Why do women wear lipstick/ Why are men turned on by it?

According to the Vermont Country Store, French manicures have existed for even longer than that. They sell a pencil designed to whiten the underside of the nail and claim it’s been around since 1889.

And I’m sure that ladies have been trying to whiten the free edge of the nail since time immemorial. White nail tips would have been an easy way to indicate that a woman was not a peasant. A peasant wouldn’t have very clean nails and probably wouldn’t have nails long enough for the free edge to really be noticeable anyway.

IMHO, French manicures are cheesy but tolerable. French pedicures on the other hand are vomit-inducing. I can’t understand why anyone would want to make their toenails look longer!

See, this is why men get mixed up. They confuse “makeup” with “makeup that is supposed to be obvious.” (That’s not saying that all obvious makeup is ugly. Red lipstick and lots of eyeliner can look good.)

.The OP was based on the faulty assumption that there is some genetic basis for the use of lip-coloring by women. This may be part of deliberate effort to get people to give faulty responses. Because the nature of the practice seems to align with sexual behavior, it’s easy to equate that with evolution and genetics, then point out the flaws in that reasoning. The problem with this and other similar questions about behavior is the specificity of the phenomena. It wouldn’t be unreasonable to assume a genetic basis for the cooperative and competitive activities of people, but that is quite different than assuming there is a genetic basis for the sport of baseball.
This question has brought responses to show the fault in the observations that the question is based on. We’ve seen a variety of people who say they don’t like makeup, that the practice varies in cultures and across time, plus the influence of culture. The value of these questions in fighting ignorance is pointing out how we can’t know the answer to a question like this, and showing how the possible answers are inconclusive, even if they have a reasonable basis.

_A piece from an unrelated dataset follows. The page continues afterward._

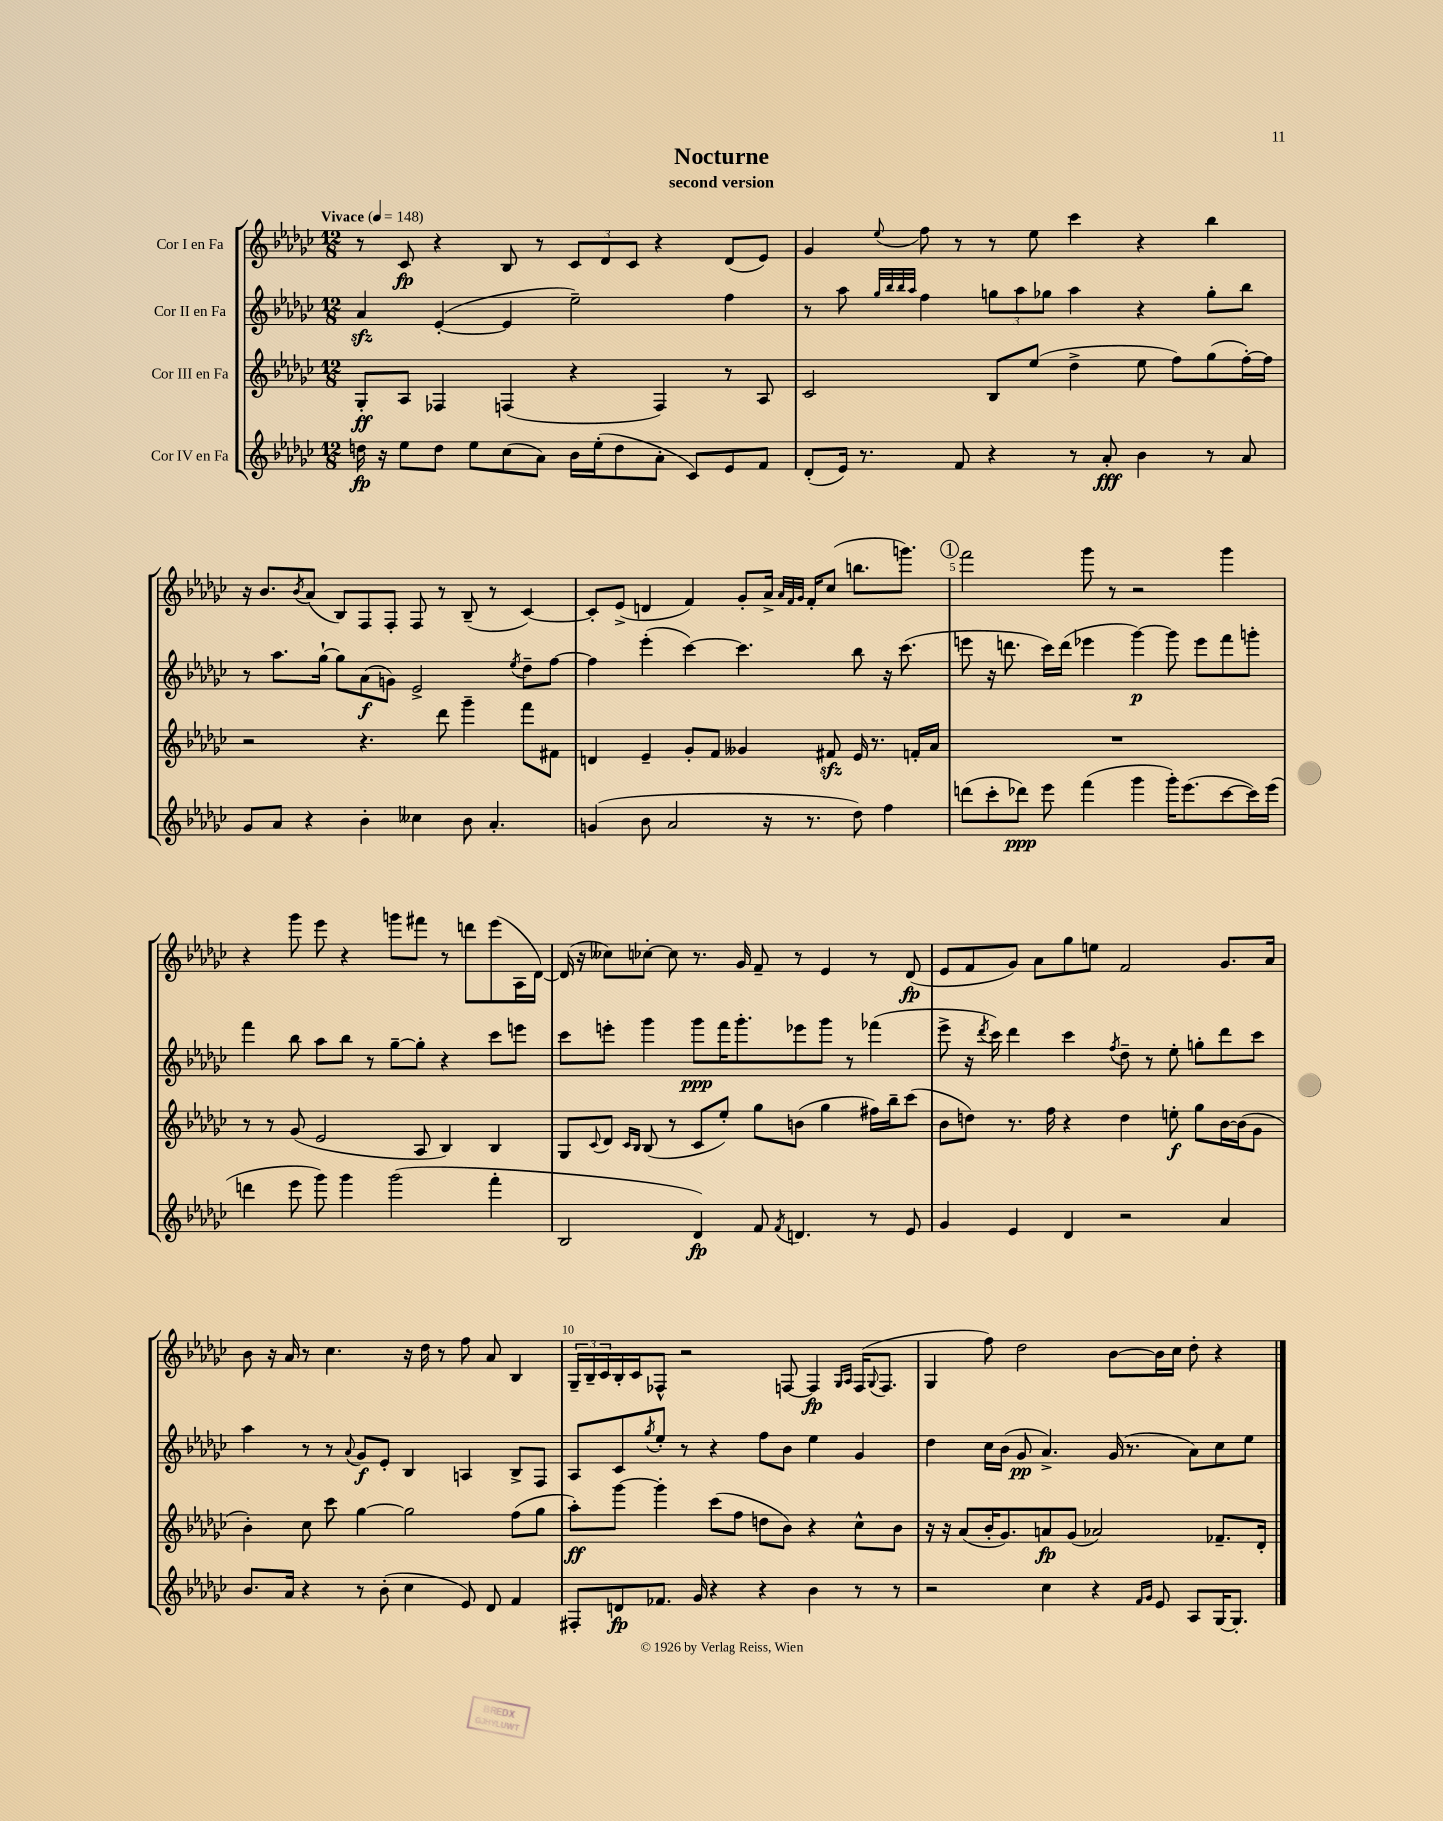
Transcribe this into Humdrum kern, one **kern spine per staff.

I don’t see that. All that’s been said is that people don’t like lipstick when it is obviously fake. This is true of any sexual enhancing factor: overdo it, and the attractiveness decreases. And different people have different levels of where it that line is.

Anyways, science is all about offering hypotheses and then testing them. It is not about saying “This is unknowable.” Giving reasonable answers is the point, until we can devise a test.

You’re making a good point, and I state things too absolutely. But ‘until we can devise a test’ is a little weak, I would go with ‘to help devise a test’. There are some untestable things, and unknowable until we get a time machine. I’m probably just too nit-picky about some things.